I'm trying to calculate how much the Space Station can see of the Earth from upthere using functions and calculus.
Here's the information needed:
Earth's radius: $r = 6400$
ISS altitude from Earth's surface: $a = 400$
$b = a + r$
I've plotted the upper surface of the Earth: $ y = \sqrt{r^2 - x^2}$
The horizon lines would be tangential to the Earth, therefore the slope would be equal to the derivative of Earth's surface.
$y = mx + b$, where $m = \frac{-x}{\sqrt{(r^2-x^2)}}$
combining both equations, I get that
$x = c = ±\frac{\sqrt{(r^2(a^2-r^2))}}{a}$
Then, using an integral, I calculated the arc length.

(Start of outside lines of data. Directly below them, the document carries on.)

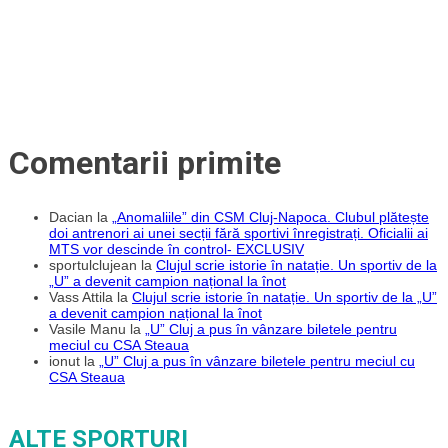
Comentarii primite
Dacian
la
„Anomaliile” din CSM Cluj-Napoca. Clubul plătește
doi antrenori ai unei secții fără sportivi înregistrați. Oficialii ai
MTS vor descinde în control- EXCLUSIV
sportulclujean
la
Clujul scrie istorie în natație. Un sportiv de la
„U” a devenit campion național la înot
Vass Attila
la
Clujul scrie istorie în natație. Un sportiv de la „U”
a devenit campion național la înot
Vasile Manu
la
„U” Cluj a pus în vânzare biletele pentru
meciul cu CSA Steaua
ionut
la
„U” Cluj a pus în vânzare biletele pentru meciul cu
CSA Steaua
ALTE SPORTURI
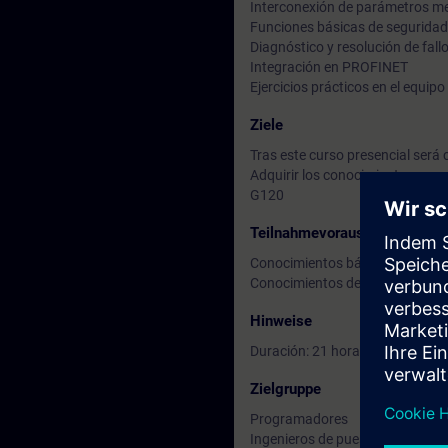
Interconexión de parámetros me
Funciones básicas de seguridad
Diagnóstico y resolución de fall
Integración en PROFINET
Ejercicios prácticos en el equipo
Ziele
Tras este curso presencial será c
Adquirir los conocimientos nece
G120
Teilnahmevoraussetzung
Conocimientos básicos sobre m
Conocimientos de Windows a niv
Hinweise
Duración: 21 horas
Zielgruppe
Programadores
Ingenieros de puesta en marcha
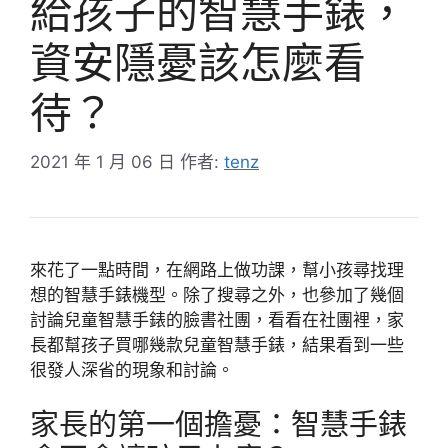
給孩子的智慧手錶，
資安隱憂該怎麼看
待？
2021 年 1 月 06 日
作者:
tenz
來花了一點時間，在網路上做功課，幫小孩尋找理
想的智慧手錶機型。除了搜尋之外，也參加了幾個
討論兒童智慧手錶的臉書社團，看看在社團裡，家
長都幫孩子買哪幾款兒童智慧手錶，結果看到一些
很發人深省的現象和討論。
家長的第一個擔憂：智慧手錶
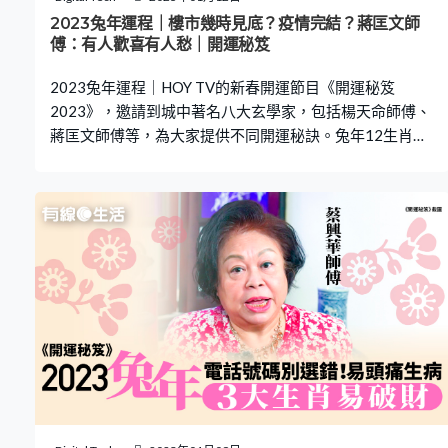
的朋友選個吉時開年。今年初二有「債不」，生意上不想
2023兔年運程｜樓市幾時見底？疫情完結？蔣匡文師
有負債，蔡興華師傅說可以選在初一晚上十點後提前準
傅：有人歡喜有人愁｜開運秘笈
備。 2023兔年事業運｜繼續進修 事業更上一層樓
2023兔年運程｜HOY TV的新春開運節目《開運秘笈
2023》，邀請到城中著名八大玄學家，包括楊天命師傅、
蔣匡文師傅等，為大家提供不同開運秘訣。兔年12生肖的
開運花色是甚麼？香港最多人中過頭獎的投注站在哪裡？
有甚麼攻略增加中獎機率？2023年香港疫情有機會結束
嗎？即看師傅們分析兔年運程！ 擺放年花催運 不少人過年
都會買年花，權朗師傅表示，有幾種花在農曆新年間特別
旺，包括百合、玫瑰、牡丹、太陽花和荷花。她特別指出
單身人士擺放玫瑰有助催旺桃花，而紫色則荷花具辟邪作
用，適用於所有生肖。那麼2023兔年，12生肖的開運花色
是甚麼呢？ 12生肖開運花色 權朗師傅指擺放不同顏色的植
物，有助催旺各生肖的兔年運勢。生肖屬鼠、屬虎，今年
適合擺放12枝綠色植物，屬龍、屬兔、屬豬應擺放11枝綠
色植物；而屬牛、屬雞可以放置7枝黃色花，屬羊、屬猴8
枝黃色花；屬蛇、屬狗擺放3或13枝紅色花，屬馬就適合4
或14枝紫紅色花。 推薦閱讀：2023兔年運程｜這3個生肖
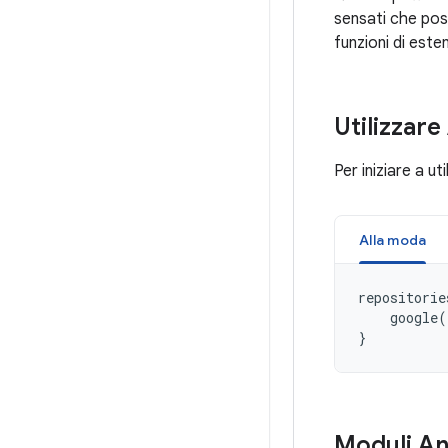
sensati che poss
funzioni di est
Utilizzar
Per iniziare a u
Alla moda
repositorie
google
(
}
Moduli An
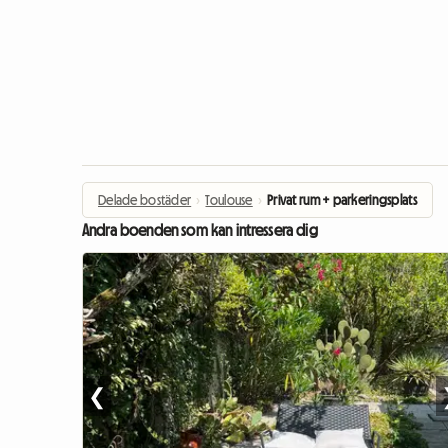
Delade bostäder
›
Toulouse
›
Privat rum + parkeringsplats
Andra boenden som kan intressera dig
❮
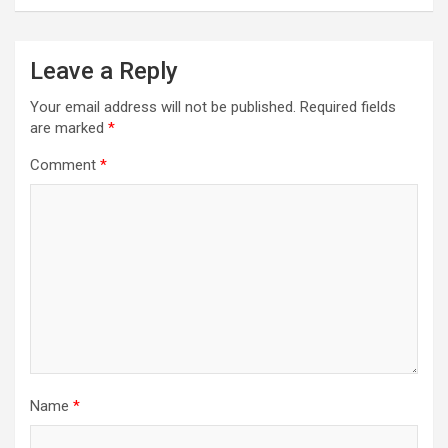
Leave a Reply
Your email address will not be published.
Required fields
are marked
*
Comment
*
Name
*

$s = \int_{0}^{c}{\sqrt{1+(\frac{-x}{\sqrt{r^2-x^2}})^2}}\text{ d}x$
$s = r \text{ arcsin(}c/r)$
Using $ r \theta = s$, we can get $\theta = \text{ arcsin(}c/r) $
and to find the percentage, I divided by $2 \pi$, which gives about 5%
The supposed answer is ~4%, so are there any error in my solution or is this just a problem from assuming stuff?